20.10.1949

TheaterDie Bühne zuckt

Nach drei Stunden deutscher Erstaufführung der Komödie "Das träumende Mädchen" von Elmer Rice in Hamburgs Kammerspielen wußte das Premieren-Publikum selbst nicht mehr, ob es träumte oder wachte. Es entschied sich für die Wirklichkeit.
Als der Beifall auf höchste Touren kam, sah Hausherrin Ida Ehre DM-Land für ihre krisengeschüttelte Bühne. Nach den Lehr- und Wanderjahren durch den internationalen Surrealismus siegte das von Hannelore Schroth geträumte Mädchen Georgina beim Publikum haushoch nach Punkten.
Nach der Bühnen- und Funkaufführung der expressionistischen "Rechenmaschine" des US-Dramatikers Elmer Rice (Jahrgang 1892) hatte man Psycho-Analyse mit klinischen Vorzeichen erwartet. Dafür sah man amerikanische Neu-Romantik durch die Phantasie-Brille einer mit Unterbewußtsein reich gesegneten 23jährigen. Rice mischt fleißig Traum und Wirklichkeit in 32 ineinanderfließenden Szenen.
Georgina liebt z. B. heimlich ihren Schwager. Als sie hört, daß die Schwester ein Kind erwartet, träumt sie sich selbst in die Klinik und sieht Zwillinge neben sich.
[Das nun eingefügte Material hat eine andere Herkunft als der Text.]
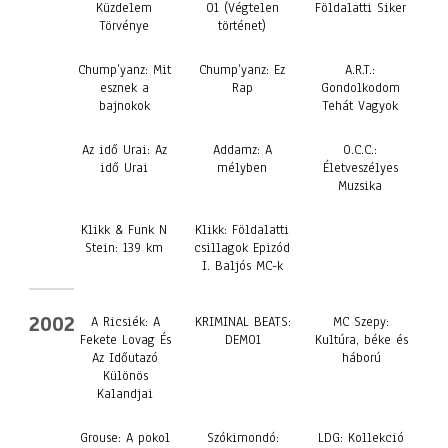
Küzdelem
01 (Végtelen
Földalatti Siker
Törvénye
történet)
Chump’yanz: Mit
Chump’yanz: Ez
A.R.T.:
esznek a
Rap
Gondolkodom
bajnokok
Tehát Vagyok
Az idő Urai: Az
Addamz: A
O.C.C.:
idő Urai
mélyben
Életveszélyes
Muzsika
Klikk & Funk N
Klikk: Földalatti
Stein: 139 km
csillagok Epizód
I. Baljós MC-k
2002
A Ricsiék: A
KRIMINAL BEATS:
MC Szepy:
Fekete Lovag És
DEMO1
Kultúra, béke és
Az Időutazó
háború
Különös
Kalandjai
Grouse: A pokol
Szókimondó:
LDG: Kollekció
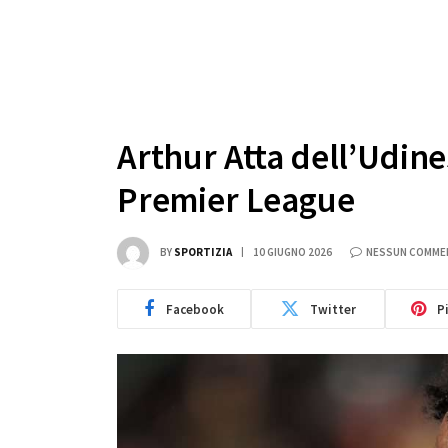
Arthur Atta dell’Udines
Premier League
BY
SPORTIZIA
10 GIUGNO 2026
NESSUN COMME
Facebook
Twitter
P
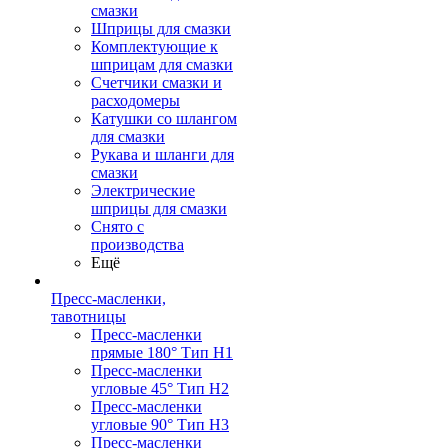
смазки
Шприцы для смазки
Комплектующие к
шприцам для смазки
Счетчики смазки и
расходомеры
Катушки со шлангом
для смазки
Рукава и шланги для
смазки
Электрические
шприцы для смазки
Снято с
производства
Ещё
Пресс-масленки,
тавотницы
Пресс-масленки
прямые 180° Тип H1
Пресс-масленки
угловые 45° Тип H2
Пресс-масленки
угловые 90° Тип H3
Пресс-масленки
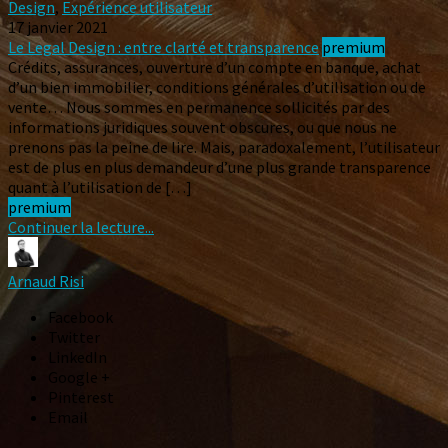
Design
,
Expérience utilisateur
17 janvier 2021
Le Legal Design : entre clarté et transparence
premium
Crédits, assurances, ouverture d’un compte en banque, achat
d’un bien immobilier, conditions générales d’utilisation ou de
vente… Nous sommes en permanence sollicités par des
informations juridiques souvent obscures, ou que nous ne
prenons pas la peine de lire. Mais, paradoxalement, l’utilisateur
est de plus en plus demandeur d’une plus grande transparence
quant à l’utilisation de […]
premium
Continuer la lecture...
Arnaud Risi
Facebook
Twitter
LinkedIn
Google +
Pinterest
Email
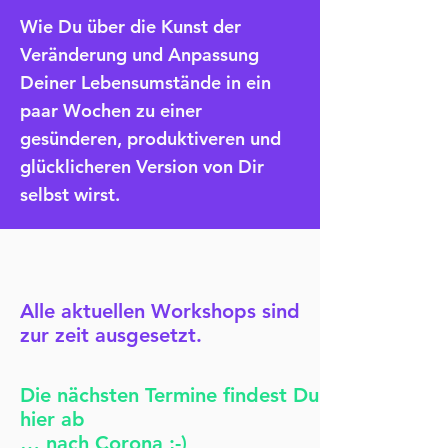
Wie Du über die Kunst der
Veränderung und Anpassung
Deiner Lebensumstände in ein
paar Wochen zu einer
gesünderen, produktiveren und
glücklicheren Version von Dir
selbst wirst.
Alle aktuellen Workshops sind
zur zeit ausgesetzt.
Die nächsten Termine findest Du
hier ab
… nach Corona ;-)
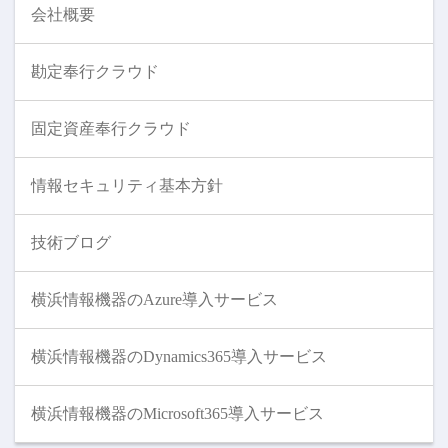
会社概要
勘定奉行クラウド
固定資産奉行クラウド
情報セキュリティ基本方針
技術ブログ
横浜情報機器のAzure導入サービス
横浜情報機器のDynamics365導入サービス
横浜情報機器のMicrosoft365導入サービス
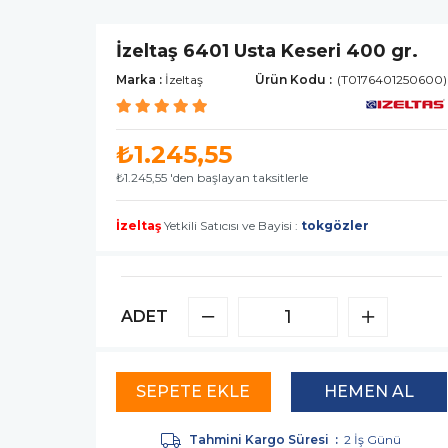
İzeltaş 6401 Usta Keseri 400 gr.
Marka
:
İzeltaş
(T0176401250600)
₺1.245,55
₺1.245,55
'den başlayan taksitlerle
İzeltaş
Yetkili Satıcısı ve Bayisi :
tokgözler
ADET
Tahmini Kargo Süresi
:
2 İş Günü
Ein Journalist verreißt Georginas Erstlings-Roman. Gleich schaltet sie um. In der Traum-Vision erschießt sie den Journalisten.
Auch das imaginäre Gericht steigt aus dem Traumnebel. Georgina wird freigesprochen. Der Mann tötete ihr seelisches Kind. Das sei so schlimm wie leiblicher Mord
Ein Verleger will Georgina verführen. In der Bar schwärmt er ihr von Mexiko vor. Die Bar verwandelt sich in ein mexikanisches Traumschloß. Aus dem Boden wachsen Palmen. Aus dem Bartisch wird ein Springbrunnen. Georgina tanzt in einer Mantilla.
32 Szenen lebt und träumt sie unter der quälenden Selbsterkenntnis: Mein einziger Fehler ist, daß ich mich immer in den falschen Mann verliebe. Der im Traum erschossene Journalist führt sie zum Schluß in die traumlose Wirklichkeit.
24 Stunden vor der Premiere waren auf der nächtlichen Generalprobe die Nerven zum Zerreißen gespannt. Auf enger Bühne kämpften Regisseur Otto Kurth und Bühnenbildner Helmut Koniarsky noch mit Ensemble und Technik um schwereloses Zaubertheater
Funkische und filmische Effekte gab es in allen Szenen Otto Kurth nutzte seine NWDR- und BBC-Erfahrungen als Hörspiel-Inszenator. Im NWDR-Studio schnitt er ein ganzes Musikband für das "Träumende Mädchen". Wenn sich Georgina z. B. in eine Dirne hineinträumt, untermalt er das mit Tschaikowsky-Walzer auf Orchestrion, Dampfersirenen und Gangster-Pfiffen.
Die Bühne muß zucken, war seine Regie-Parole. Requisiten für Traum und Wirklichkeit rollen unentwegt herbei: Bücherregale, Treppen, Laternen, sogar der Frühstückstisch mit den Eltern. Einmal rollte Georgina in der Badewanne über die Szene.
Auch die Seitenwände sind ständig in Bewegung. Sie klappen auf und nieder. Bei der Gerichtsverhandlung wächst der Vorsitzende, von Theaternebel umwallt, zu vier Meter Riesengröße auf.
Immer wenn Georgina zu träumen beginnt, wird Ultralicht eingeschaltet. Die Szene bekommt dann einen unwirklich bläulichen Schein, auf den Hintergrund werden die Gesichter der Personen projiziert, die dem Mädchen erscheinen.
Haupt-Traumrequisit aber ist eine farbige Kaleidoskop-Scheibe. Bei der Probe fiel Kurth die Laterna magica aus seiner Kinderstube ein. Ein Assistent hatte noch eine zu Hause. Die bunte Traumrose aus der Kinderlampe wird jetzt vor den Bühnen-Projektor gedreht.
Die Georgina-Rolle sitzt Hannelore Schroth wie angeschrieben. Hamburgs gestrenge Theaterkritiker spendeten einmütig Lob, und jeden Abend stehen Autoschlangen vor den Kammerspielen.
Wenn der Zuschauer für einen Platz den Wert von einem Viertel Hemd opfert, muß man ihm auch ein Viertel Hemd wiedergeben, ist Otto Kurths Meinung. Ausnahmsweise glauben die Zuschauer, ein halbes Hemd wiederzubekommen.